> **Task**: In the records below, find each line with "storage" and copy it.

> **Dataset records**:
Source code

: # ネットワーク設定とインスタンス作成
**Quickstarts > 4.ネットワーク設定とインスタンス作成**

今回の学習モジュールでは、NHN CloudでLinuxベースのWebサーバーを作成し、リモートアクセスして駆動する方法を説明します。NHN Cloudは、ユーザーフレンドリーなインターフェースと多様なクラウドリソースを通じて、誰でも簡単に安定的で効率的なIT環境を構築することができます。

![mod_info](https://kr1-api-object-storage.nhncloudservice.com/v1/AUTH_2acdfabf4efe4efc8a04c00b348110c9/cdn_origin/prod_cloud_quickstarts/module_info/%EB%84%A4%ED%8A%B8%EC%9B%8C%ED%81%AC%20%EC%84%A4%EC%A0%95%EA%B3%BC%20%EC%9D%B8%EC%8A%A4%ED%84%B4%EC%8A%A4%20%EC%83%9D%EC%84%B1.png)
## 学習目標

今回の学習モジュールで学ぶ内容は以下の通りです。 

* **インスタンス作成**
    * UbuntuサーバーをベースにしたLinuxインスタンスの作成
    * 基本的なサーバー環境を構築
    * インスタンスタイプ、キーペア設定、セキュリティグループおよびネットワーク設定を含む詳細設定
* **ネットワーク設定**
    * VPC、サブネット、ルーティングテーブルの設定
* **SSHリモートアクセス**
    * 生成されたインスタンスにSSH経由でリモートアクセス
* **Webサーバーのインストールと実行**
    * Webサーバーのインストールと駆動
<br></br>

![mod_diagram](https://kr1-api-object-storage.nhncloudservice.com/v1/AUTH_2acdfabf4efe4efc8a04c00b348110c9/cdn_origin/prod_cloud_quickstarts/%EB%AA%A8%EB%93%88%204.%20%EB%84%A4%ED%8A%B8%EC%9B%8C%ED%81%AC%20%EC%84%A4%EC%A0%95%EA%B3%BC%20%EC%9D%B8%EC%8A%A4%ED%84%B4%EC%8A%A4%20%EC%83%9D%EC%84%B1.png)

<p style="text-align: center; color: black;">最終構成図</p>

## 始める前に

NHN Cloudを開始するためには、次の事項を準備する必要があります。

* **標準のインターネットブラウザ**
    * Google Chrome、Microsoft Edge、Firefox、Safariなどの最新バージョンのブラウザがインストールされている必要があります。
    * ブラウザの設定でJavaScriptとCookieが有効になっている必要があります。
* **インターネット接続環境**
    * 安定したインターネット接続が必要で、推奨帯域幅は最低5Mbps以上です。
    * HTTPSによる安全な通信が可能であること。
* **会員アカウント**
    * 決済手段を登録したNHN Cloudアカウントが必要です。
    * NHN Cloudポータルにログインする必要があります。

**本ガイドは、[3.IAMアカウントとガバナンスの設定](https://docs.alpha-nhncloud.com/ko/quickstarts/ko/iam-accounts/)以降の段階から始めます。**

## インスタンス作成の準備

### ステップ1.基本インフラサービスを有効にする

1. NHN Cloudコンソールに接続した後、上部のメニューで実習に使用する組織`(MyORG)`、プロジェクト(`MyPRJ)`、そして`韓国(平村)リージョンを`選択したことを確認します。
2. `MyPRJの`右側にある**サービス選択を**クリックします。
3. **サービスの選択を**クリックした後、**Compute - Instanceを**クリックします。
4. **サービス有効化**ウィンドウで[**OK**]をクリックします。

> **Response to this task**:
![mod_info](https://kr1-api-object-storage.nhncloudservice.com/v1/AUTH_2acdfabf4efe4efc8a04c00b348110c9/cdn_origin/prod_cloud_quickstarts/module_info/%EB%84%A4%ED%8A%B8%EC%9B%8C%ED%81%AC%20%EC%84%A4%EC%A0%95%EA%B3%BC%20%EC%9D%B8%EC%8A%A4%ED%84%B4%EC%8A%A4%20%EC%83%9D%EC%84%B1.png)
![mod_diagram](https://kr1-api-object-storage.nhncloudservice.com/v1/AUTH_2acdfabf4efe4efc8a04c00b348110c9/cdn_origin/prod_cloud_quickstarts/%EB%AA%A8%EB%93%88%204.%20%EB%84%A4%ED%8A%B8%EC%9B%8C%ED%81%AC%20%EC%84%A4%EC%A0%95%EA%B3%BC%20%EC%9D%B8%EC%8A%A4%ED%84%B4%EC%8A%A4%20%EC%83%9D%EC%84%B1.png)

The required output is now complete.